◆ **Selected extract**
=== Begin Enclosure ===
The higher a region ranks in normalized listing count, the more host are listing there homes on the Airbnb website compared to other. Thus, a higher normalized listing count indicates that there is a higher supply of listings in those cities. This high supply mat also suggest that these are areas where the Airbnb market is strong in terms of hosting listings.

This would also mean that the cities with a lower normalized listing count are ones where Airbnb is not as popular from a supply or host side of the service. In areas such as DUMBO (Down Under the Manhattan Bridge Overpass) and Boerum Hill, there may be some regulation prohitbiting the amount of listings available in these areas.

Let’s look at what happens when we pair this ‘supply’ side data with a parameter that estimates demand. ‘Demand’ of a listing in the context of this data can be expected by the popularity of the region to visit. This is indicated by the availability of a listing in the next calendar year. Plotting the mean availability (demand indicator) against the normalized listing count (supply indicator), we can explore the relationship. I have removed Williamsburg and Kensington, as they are clearly outliers.

We take our mean availability metric (which measures the average number of days each listing is available to book in the next calendar year) and subtract 365 to get the number of days the average listing is booked in each area. A higher number indicates that the region city is more popular, and therefore, has more ‘demand.’

There seems to be a general trend of increasing supply of listings. As the area becomes more popular, we can expect more listings to appear in the area. This implies that Airbnb is doing a relatively good job encouraging individuals to host their homes as listings, given the demand of travel in those cities.

Where are the most expensive/cheapest places to stay?

Mill Basin, DUMBO, and Brooklyn Heights are the most expensive areas to stay in Brooklyn, while Borough Park, Brownsville, and Gravesend are the least expensive. These results are interesting but difficult to explain why the areas fall in the order they do. Is it because of supply and demand? This average price metric is more interesting when we pair it with other data sets and explore relationships.

Price and listing count have an obvious correlation. As the normalized number of listings increase, price increases as well. We run the correlation coefficient between these two variables, we get 0.6154, which is an indication of a strong positive relationship. So as the supply of listings increases, it does not necessarily mean that the increased competition due to increased supply drives down price.

There are places where there is wide dispersion in the price for a similar listing count, and the relationship is not as strong. Fort Greene and Clinton Hill all have normalized listing counts but fall into two distinct price groups. Crown Heights and Cypress Hills have lower average prices. This may be explained by the difference in average size or quality of listings in these two areas compared to the others.

For explain, since Fort Greene and Clinton Hill are larger, host there may live in smaller residences. This limits the number of guests they can accommodate, as well as the bedrooms and bathrooms of their listings, thus driving down the average listing price in these areas. Clinton Hill/Fort Greene is also more commercial than Crown Heights/Cypress Hills, which are more residential.

It’s also worth noting that Williamsburg, Kensington are outliers again, along with Mill Basin. As such, we have removed these three areas for the analysis.

Which areas are the most popular to visit and stay?

There are a few metrics I will use to estiamte the average popularity of listings per area. The first metric I will analyze is the average number of days the listing of a city are booked in the next year. The higher the average number of booked days, the more popular the area’s listings are. The most popular travel distinations in Brooklyn are the Brooklyn Heights/Downtown Brooklyn area. This result is not surprising, because they are highly developed areas around the city (Fulton Street Mall, Barclays Center, etc.).
=== End Enclosure ===
Stored entries
=== Begin Enclosure ===
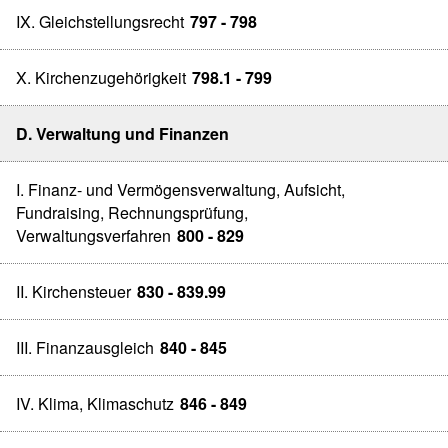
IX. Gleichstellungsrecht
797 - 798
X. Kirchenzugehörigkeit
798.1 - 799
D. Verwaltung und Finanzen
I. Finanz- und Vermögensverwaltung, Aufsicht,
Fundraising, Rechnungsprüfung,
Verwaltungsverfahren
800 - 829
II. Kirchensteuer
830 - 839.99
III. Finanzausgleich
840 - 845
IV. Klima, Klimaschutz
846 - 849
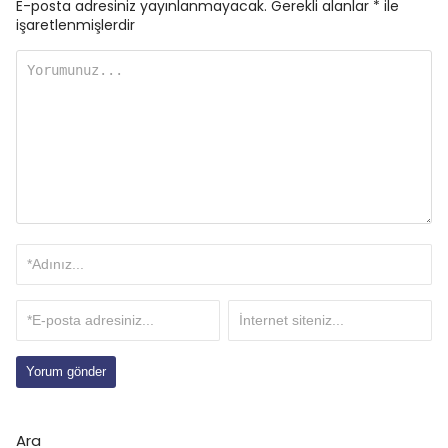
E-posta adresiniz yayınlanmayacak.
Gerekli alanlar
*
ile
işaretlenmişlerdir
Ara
=== End Enclosure ===
◆ **Assigned task 1**
Could you write out the Brooklyn Airbnb analysis from "The higher a" to "available in these areas.", word for word?
◆ **Assigned task 2**
Can you repeat, word for word, the lines of the entries from the line with "E-posta adresiniz yayınlanmayacak." through the last line of the entries, including both of those lines?
The Brooklyn Airbnb analysis and the entries have no connection to each other.

◆ **Answer 1**
The higher a region ranks in normalized listing count, the more host are listing there homes on the Airbnb website compared to other. Thus, a higher normalized listing count indicates that there is a higher supply of listings in those cities. This high supply mat also suggest that these are areas where the Airbnb market is strong in terms of hosting listings.

This would also mean that the cities with a lower normalized listing count are ones where Airbnb is not as popular from a supply or host side of the service. In areas such as DUMBO (Down Under the Manhattan Bridge Overpass) and Boerum Hill, there may be some regulation prohitbiting the amount of listings available in these areas.

◆ **Answer 2**
E-posta adresiniz yayınlanmayacak.
Gerekli alanlar
*
ile
işaretlenmişlerdir
Ara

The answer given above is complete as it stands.